Satellite imagery has uncovered a network of over 100 Bronze Age structures in the Serbian plains. In 2015, archaeologists discovered the remnants of these ancient enclosures while reviewing Google Earth photos of a 93-mile stretch of wilderness along Serbia’s Tisza River. The findings were published in the journal PLOS ONE.
The images revealed traces of more than 100 Late Bronze Age settlements, providing detailed measurements of their size and organization. The sites, located in the Pannonian Plain, were previously thought to be unused during the Bronze Age. However, this discovery suggests that they were part of a vast trade network across Europe during that time period.
In addition to analyzing satellite images, researchers visited the site in person and found the footprints of numerous structures.
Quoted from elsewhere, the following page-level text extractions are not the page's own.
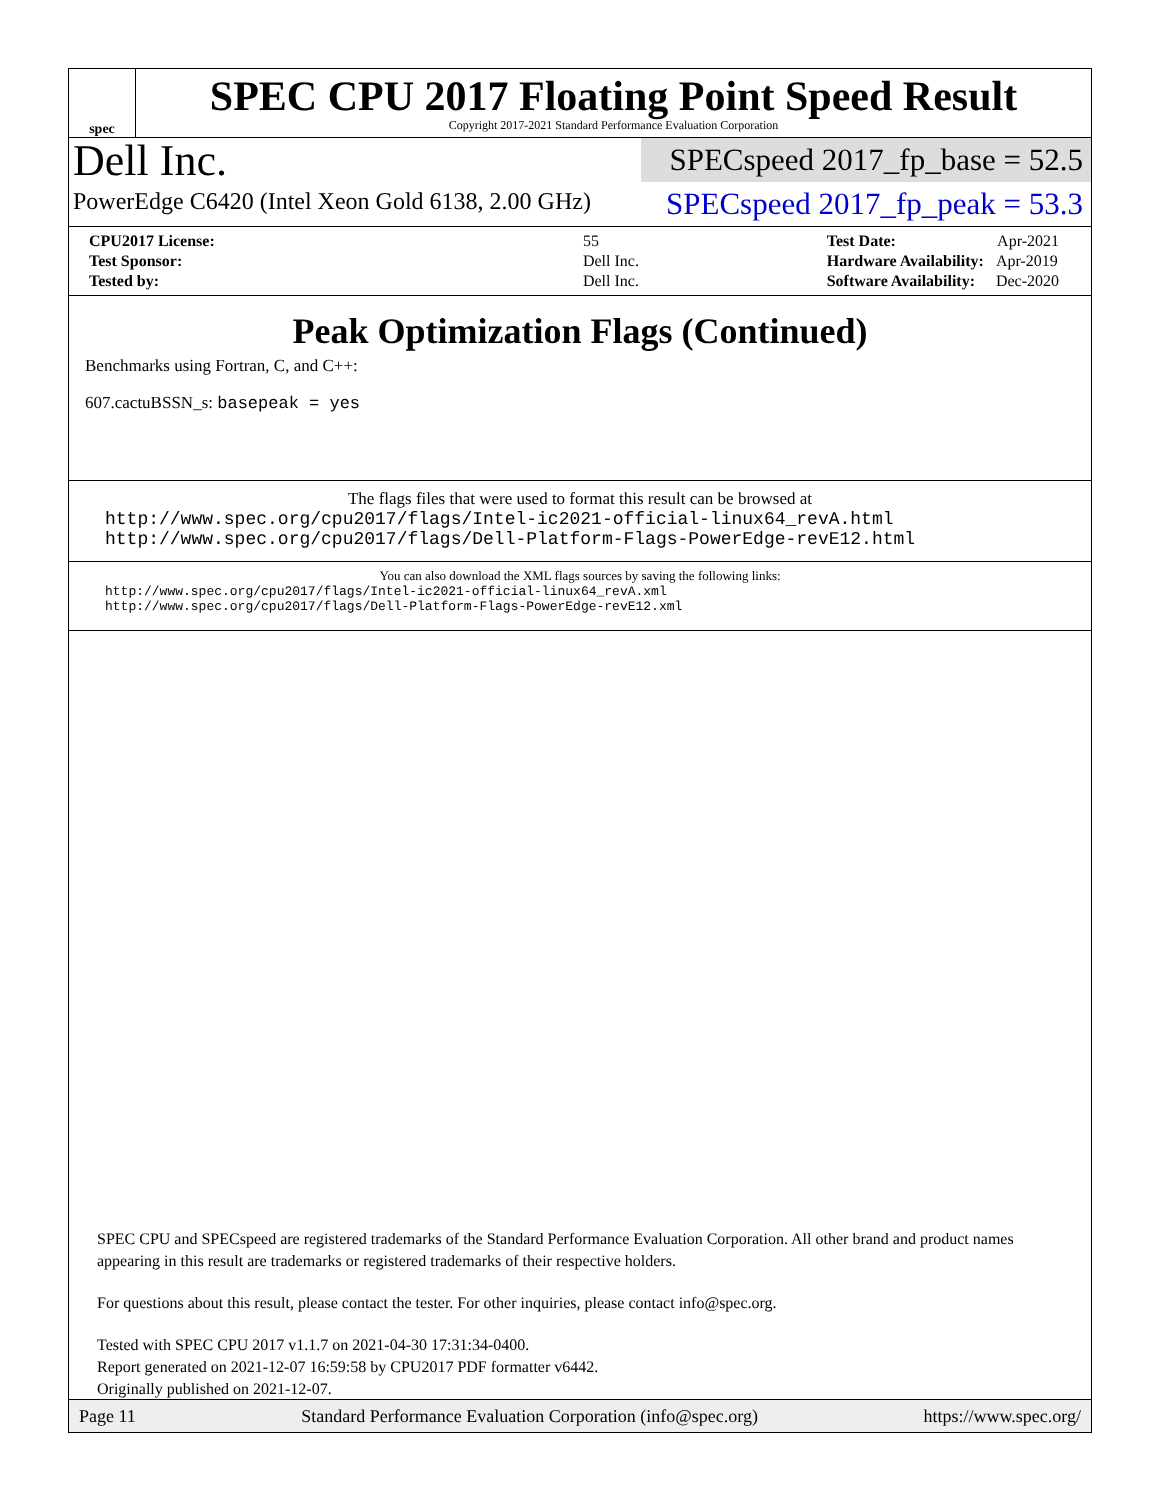spec
SPEC CPU 2017 Floating Point Speed Result
Copyright 2017-2021 Standard Performance Evaluation Corporation
Dell Inc.
PowerEdge C6420 (Intel Xeon Gold 6138, 2.00 GHz)
SPECspeed 2017_fp_base = 52.5
SPECspeed 2017_fp_peak = 53.3
| CPU2017 License: | 55 |
| Test Sponsor: | Dell Inc. |
| Tested by: | Dell Inc. |
| Test Date: | Apr-2021 |
| Hardware Availability: | Apr-2019 |
| Software Availability: | Dec-2020 |
Peak Optimization Flags (Continued)
Benchmarks using Fortran, C, and C++:
607.cactuBSSN_s: basepeak = yes
The flags files that were used to format this result can be browsed at
http://www.spec.org/cpu2017/flags/Intel-ic2021-official-linux64_revA.html
http://www.spec.org/cpu2017/flags/Dell-Platform-Flags-PowerEdge-revE12.html
You can also download the XML flags sources by saving the following links:
http://www.spec.org/cpu2017/flags/Intel-ic2021-official-linux64_revA.xml
http://www.spec.org/cpu2017/flags/Dell-Platform-Flags-PowerEdge-revE12.xml
SPEC CPU and SPECspeed are registered trademarks of the Standard Performance Evaluation Corporation. All other brand and product names appearing in this result are trademarks or registered trademarks of their respective holders.
For questions about this result, please contact the tester. For other inquiries, please contact info@spec.org.
Tested with SPEC CPU 2017 v1.1.7 on 2021-04-30 17:31:34-0400.
Report generated on 2021-12-07 16:59:58 by CPU2017 PDF formatter v6442.
Originally published on 2021-12-07.
Page 11 Standard Performance Evaluation Corporation (info@spec.org) https://www.spec.org/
Most of the enclosures were built close together, indicating a society that chose to live in close proximity.
Due to years of farming, the outlines of many enclosures were nearly invisible from the ground. However, archaeologists did find remnants of walls and ditches that may have served as ramparts for defense.
Artifacts found at the site, such as clay chariots, weaponry, grinding stones, pottery shards, and pieces of bronze, suggest that the inhabitants were familiar with warfare. Radiocarbon dating confirms the ancient occupation of the site from 1600 to 1200 B.C.
The reason for the abandonment of the settlement around 1200 B.C. remains a mystery. It’s possible that the inhabitants became more mobile and moved around the landscape in a less constrained manner.
This discovery offers valuable insights into the lives of Bronze Age societies and their extensive trade networks.